FIG. 8 is a partial cross-sectional view of an alignment unit of a conventional conductive ball alignment device.

[Explanation of symbols]

 REFERENCE SIGNS LIST 3 substrate 4 ball alignment device 5 alignment jig 8 moving mechanism 9 tilting mechanism 13 mounting head 14 ball 15 alignment portion 15a recess 15b through hole 15e taper portion 19 ball movement restricting member

Claims (6)

[Claims] 1. A conductive ball aligning device for supplying conductive balls in an aligned state, comprising: an aligning portion having a plurality of recesses in a predetermined arrangement capable of accommodating one conductive ball on an upper surface;
An inclination mechanism for inclining the alignment portion at a predetermined inclination angle with respect to a horizontal plane, and a ball supply means for supplying a conductive ball to the alignment portion in an inclined state by moving a conductive ball; An apparatus for arranging conductive balls, wherein a tapered portion having an inclined surface conically inclined toward a center is formed on a bottom surface. 2. The conductive ball aligning device according to claim 1, wherein a taper angle formed by an inclined surface of the tapered portion and an upper surface of the alignment portion is set to be larger than the inclined angle. . 3. A through hole having a diameter smaller than a diameter of a contact circle where a conductive ball accommodated in the tapered portion comes into contact with the inclined surface is formed at a center position of the tapered portion. The conductive ball aligning device according to claim 1. 4. A conductive ball mounting apparatus for mounting a conductive ball aligned on a ball aligning apparatus, wherein the conductive ball is vacuum-adsorbed and held by a mounting head having a plurality of suction holes formed on a lower surface and mounted on a work. The ball aligning device includes an aligning portion having a plurality of concave portions capable of accommodating one conductive ball on an upper surface in a predetermined arrangement, an inclination mechanism for inclining the aligning portion at a predetermined inclination angle with respect to a horizontal plane, Ball supplying means for supplying conductive balls to the inclined portion by moving the conductive ball, and a tapered portion having a slope inclined conically toward the center at the bottom of the recess is formed.
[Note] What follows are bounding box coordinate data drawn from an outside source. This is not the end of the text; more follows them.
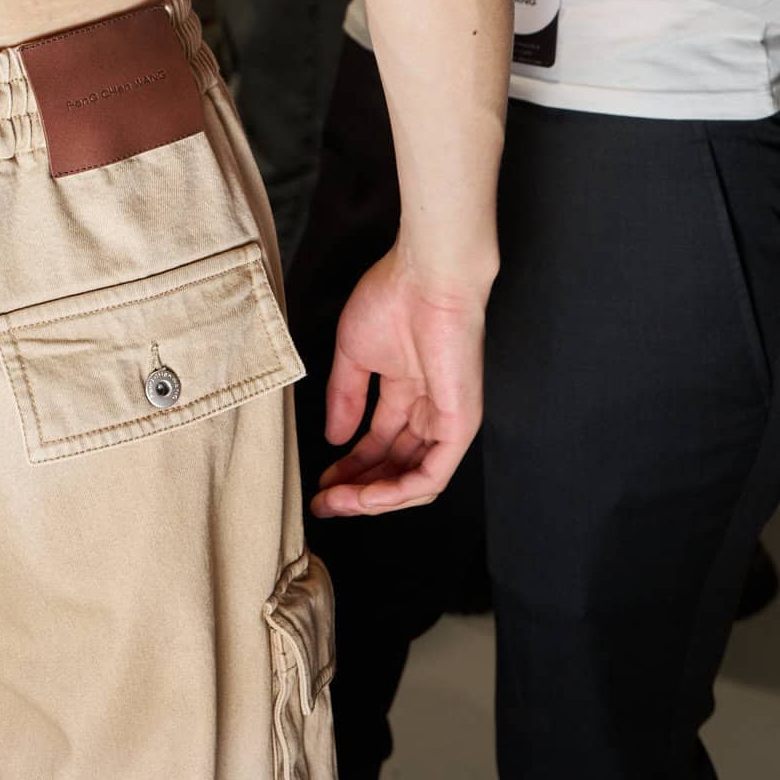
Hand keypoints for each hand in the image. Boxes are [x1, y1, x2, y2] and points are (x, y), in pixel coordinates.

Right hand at [311, 243, 487, 516]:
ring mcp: (446, 420)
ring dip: (373, 497)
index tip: (319, 482)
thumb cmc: (392, 299)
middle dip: (356, 488)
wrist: (425, 277)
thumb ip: (344, 398)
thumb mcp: (354, 354)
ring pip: (413, 480)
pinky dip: (399, 492)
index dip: (348, 466)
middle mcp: (428, 411)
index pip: (379, 442)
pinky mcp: (460, 426)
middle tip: (324, 502)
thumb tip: (334, 439)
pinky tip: (367, 496)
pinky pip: (432, 475)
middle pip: (394, 466)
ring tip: (339, 502)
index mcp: (406, 390)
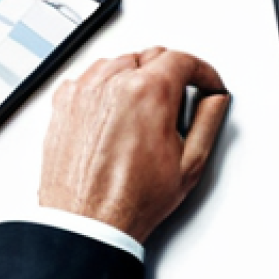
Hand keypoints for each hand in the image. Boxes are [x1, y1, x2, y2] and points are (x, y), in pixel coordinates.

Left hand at [39, 48, 229, 243]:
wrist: (88, 224)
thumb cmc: (132, 200)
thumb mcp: (190, 162)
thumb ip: (209, 120)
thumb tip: (215, 99)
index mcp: (148, 93)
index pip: (183, 60)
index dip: (203, 72)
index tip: (206, 84)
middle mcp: (112, 85)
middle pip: (152, 55)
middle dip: (173, 72)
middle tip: (181, 98)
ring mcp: (84, 93)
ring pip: (120, 62)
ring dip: (138, 75)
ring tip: (148, 106)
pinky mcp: (64, 105)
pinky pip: (90, 78)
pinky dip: (106, 85)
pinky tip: (117, 109)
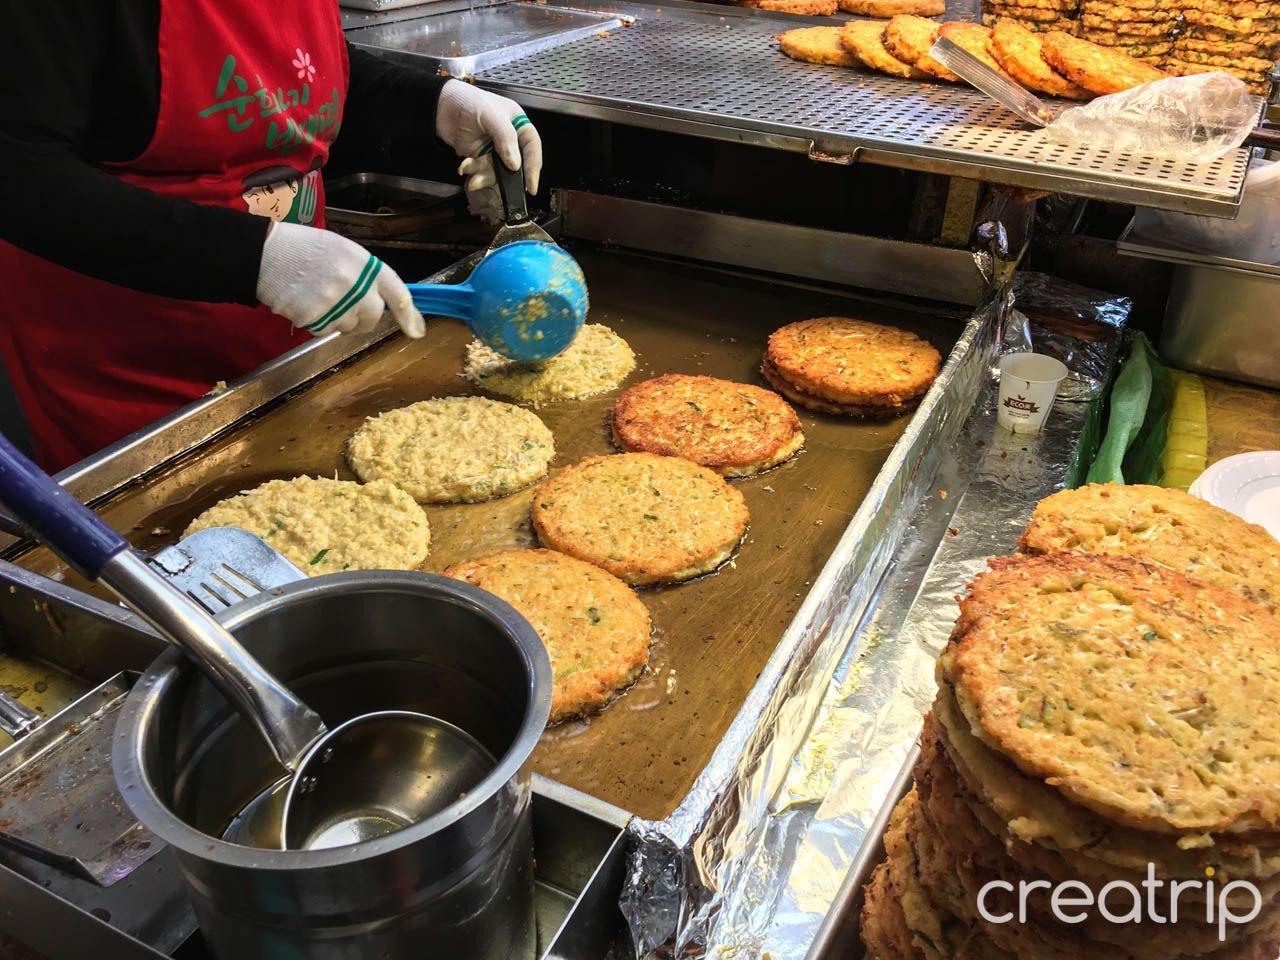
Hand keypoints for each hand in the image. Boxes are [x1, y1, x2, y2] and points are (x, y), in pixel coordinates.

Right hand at [256, 222, 424, 337]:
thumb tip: (384, 302)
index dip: (409, 314)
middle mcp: (354, 283)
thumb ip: (365, 274)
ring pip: (348, 326)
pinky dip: (317, 322)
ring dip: (338, 319)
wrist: (266, 252)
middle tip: (347, 308)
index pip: (397, 292)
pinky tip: (305, 302)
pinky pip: (325, 330)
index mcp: (364, 263)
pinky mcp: (314, 316)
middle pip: (373, 317)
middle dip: (364, 319)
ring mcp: (335, 301)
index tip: (416, 330)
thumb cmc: (304, 249)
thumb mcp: (342, 250)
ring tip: (317, 296)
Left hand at [436, 79, 541, 216]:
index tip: (531, 186)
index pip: (532, 147)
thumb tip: (515, 165)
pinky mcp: (480, 157)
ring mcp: (494, 150)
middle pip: (517, 164)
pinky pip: (482, 171)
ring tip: (474, 180)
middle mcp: (509, 139)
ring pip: (498, 171)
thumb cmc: (469, 102)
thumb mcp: (491, 115)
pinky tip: (464, 169)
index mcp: (518, 124)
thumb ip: (505, 138)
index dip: (533, 166)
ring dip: (485, 177)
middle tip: (507, 191)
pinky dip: (474, 174)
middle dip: (509, 178)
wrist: (441, 105)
An apparatus for mounting a conductive ball, comprising: 5. The conductive ball mounting apparatus according to claim 4, wherein the angle formed by the inclined surface of the tapered portion and the upper surface of the alignment portion is set to be larger than the inclined angle. 6. A through hole having a diameter smaller than a diameter of a contact circle where a conductive ball accommodated in the tapered portion contacts the inclined surface is formed at a center position of the tapered portion. An apparatus for mounting the conductive ball according to claim 4.